═══ Extrait à lire ═══
Dans sa nouvelle classe, Precious se retrouve au milieu de quelques mauvaises herbes, comme elle. Blu Rain (Paula Patton), sa nouvelle professeure, va l’aider à chasser ses idées noires et revenir sur terre, parmi les vivants.
How does it make you feel?
It makes me feel here.
À l’hôpital, Precious sympathise avec l’infirmier John McFadden (Lenny Kravitz). Après la naissance d’Abdul, la jeune fille se dispute violemment avec sa mère puis quitte l’appartement. Blu Rain et sa compagne accueillent la fugueuse.
Mary souhaite revoir sa fille pour l’informer du décès de son père, mort du SIDA (cf 120 battements par minute). Par miracle, Mary n’est pas infectée par le VIH. Ce qui n’est malheureusement pas le cas de Precious.
Love ain’t done nothin for me, love beat me, love raped me. Called me an animal. Made me feel worthless. Made me sick.
Blu Rain va l’aider à voir le bon côté des choses. Lors d’un entretien avec Miss Weiss (Mariah Carey), son assistante sociale, Precious peut dire ses quatre vérités à sa mère.
You know to this day, I never even knew who you was, not even after all them things you did. Maybe I was too stupid, maybe I just didn’t want to. You ain’t gonna see me no more.
Plus légère et son GED en poche, Precious va essayer de continuer à vivre – pour ses enfants.
L’EXPLICATION
Precious, c’est la vie.
De nombreux philosophes français ont chanté la vie.
═══
Série de consignes —
[1] Dans l'extrait sur Precious, pourquoi Mary souhaite-t-elle revoir sa fille ? Répondez en une à trois phrases.
[2] Pouvez-vous poursuivre l'extrait sur Precious à partir de sa dernière phrase ?
═══ Documents fournis ═══
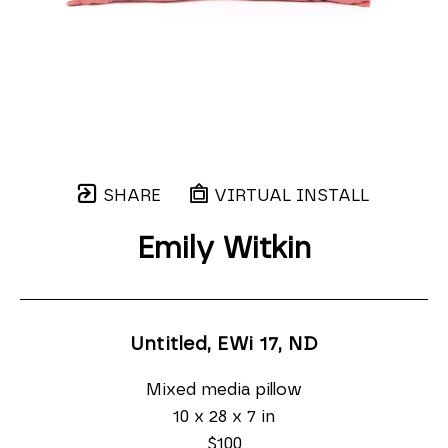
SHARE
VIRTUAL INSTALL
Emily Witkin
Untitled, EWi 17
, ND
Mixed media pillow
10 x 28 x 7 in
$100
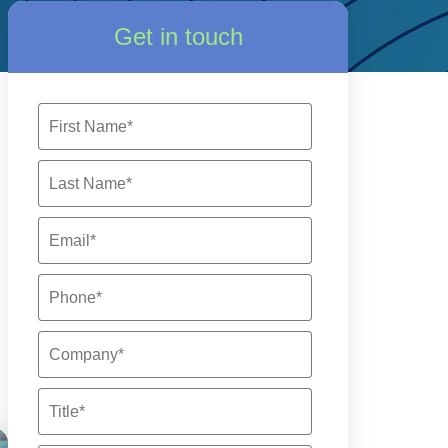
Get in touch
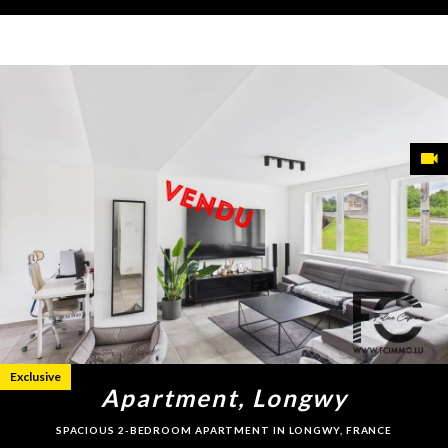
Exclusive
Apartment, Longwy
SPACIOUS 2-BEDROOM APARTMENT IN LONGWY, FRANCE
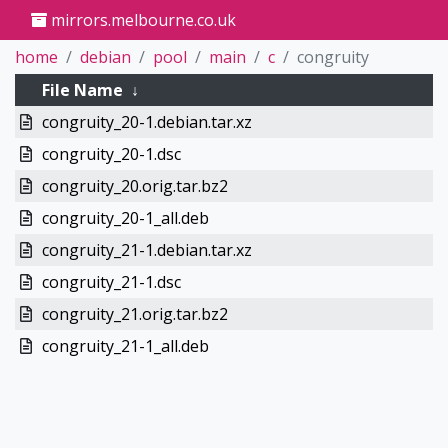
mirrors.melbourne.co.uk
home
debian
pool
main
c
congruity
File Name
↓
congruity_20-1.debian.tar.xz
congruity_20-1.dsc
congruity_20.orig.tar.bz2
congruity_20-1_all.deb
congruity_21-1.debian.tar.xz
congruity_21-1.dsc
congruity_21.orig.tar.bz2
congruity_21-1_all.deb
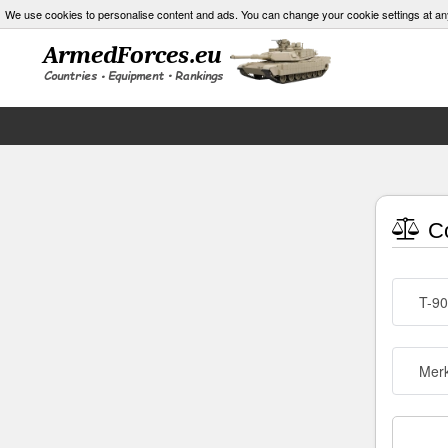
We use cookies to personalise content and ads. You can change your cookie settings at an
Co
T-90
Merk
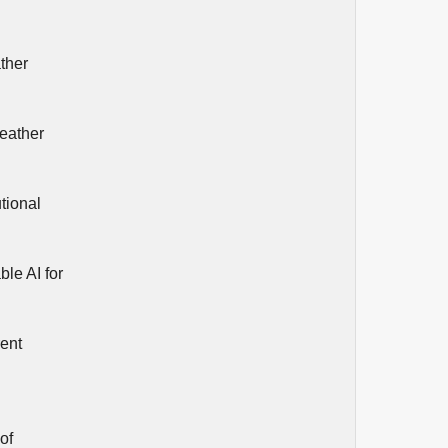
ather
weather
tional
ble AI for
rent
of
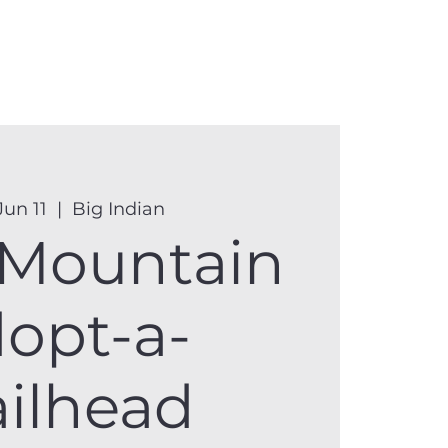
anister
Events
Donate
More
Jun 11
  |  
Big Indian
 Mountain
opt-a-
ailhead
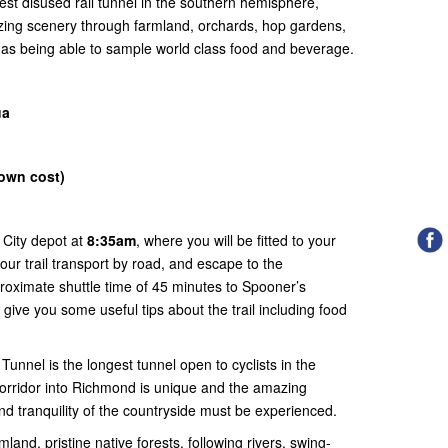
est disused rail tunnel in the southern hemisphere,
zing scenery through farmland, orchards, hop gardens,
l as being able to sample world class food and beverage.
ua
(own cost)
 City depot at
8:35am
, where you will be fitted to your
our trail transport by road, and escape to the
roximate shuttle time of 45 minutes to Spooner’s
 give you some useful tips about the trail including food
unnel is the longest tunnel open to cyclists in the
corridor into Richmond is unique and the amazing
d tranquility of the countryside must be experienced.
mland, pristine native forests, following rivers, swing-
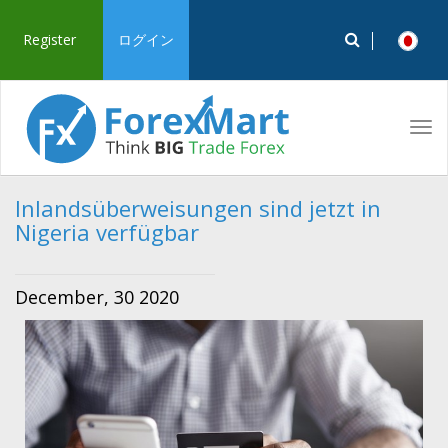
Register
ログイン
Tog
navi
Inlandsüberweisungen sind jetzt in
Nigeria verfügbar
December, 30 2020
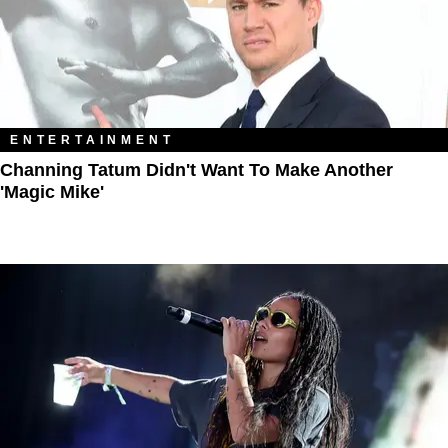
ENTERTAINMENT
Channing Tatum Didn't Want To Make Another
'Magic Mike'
═══
═══ Documents fournis ═══
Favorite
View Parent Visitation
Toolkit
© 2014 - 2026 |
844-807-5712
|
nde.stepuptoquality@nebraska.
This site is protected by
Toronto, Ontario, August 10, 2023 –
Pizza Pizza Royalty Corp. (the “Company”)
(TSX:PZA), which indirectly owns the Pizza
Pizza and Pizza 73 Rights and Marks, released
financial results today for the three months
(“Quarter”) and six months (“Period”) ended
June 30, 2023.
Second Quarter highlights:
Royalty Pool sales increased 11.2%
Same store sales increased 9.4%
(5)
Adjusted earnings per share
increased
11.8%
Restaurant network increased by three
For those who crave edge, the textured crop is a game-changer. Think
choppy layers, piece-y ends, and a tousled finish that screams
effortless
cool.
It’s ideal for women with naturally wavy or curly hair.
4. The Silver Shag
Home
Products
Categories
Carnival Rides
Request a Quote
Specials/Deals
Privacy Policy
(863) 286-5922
═══
Réponses par consigne —
[1] Mary souhaite revoir Precious pour l'informer du décès de son père, mort du SIDA.

[2]
Alain Souchon : La vie ne vaut rien mais rien ne vaut la vie.
S’inspirant d’André Malraux, un autre philosophe, qui disait qu’une vie ne vaut rien, mais que rien ne vaut la vie. Pas tout à fait pareil.
Stomy Bugsy : La vie c’est comme ça. On n’a pas tout c’qu’on veut mon gars.
Michel Delpech : Si moche soit la vie, c’est un joli combat.
Renaud Séchan : Il faut aimer la vie et l’aimer même si le temps est assassin et emmène avec lui le rire des enfants.
Serge Gainsbourg qui aurait bien aimé être autrement mais qui ne voyait pas comment : C’est la vie qui veut ça, c’est pas moi.
Johnny Hallyday : La vie sépare tous ceux qui s’aiment.
On aura compris. C’est pas drôle. La vie nous écrase. Tous ces penseurs ont exprimé l’idée selon laquelle l’existence ne serait pas une partie de plaisirs, à des degrés divers.
Il est de fait que Miss Weiss et Blu Rain sont régulièrement exposées à la misère du monde et font du mieux qu’elles peuvent pour l’atténuer (cf Biutiful). Pourtant, chaque jour elles doivent composer avec de nouvelles accidentées de la vie. Pas facile de rentrer chez soi et de se marrer.
Mary non plus n’a pas du apprécier que son mari exprime des velléités incestueuses envers sa fille.
I wanted him to make love to me. That was my man, that was my fuckin’ man, that was my man, and he wanted my daughter. And that’s why I hated her. Because my man who was supposed to be loving me, who was supposed to be making love to me was fucking my baby.
On pourrait presque avoir envie d’excuser cet égoïsme.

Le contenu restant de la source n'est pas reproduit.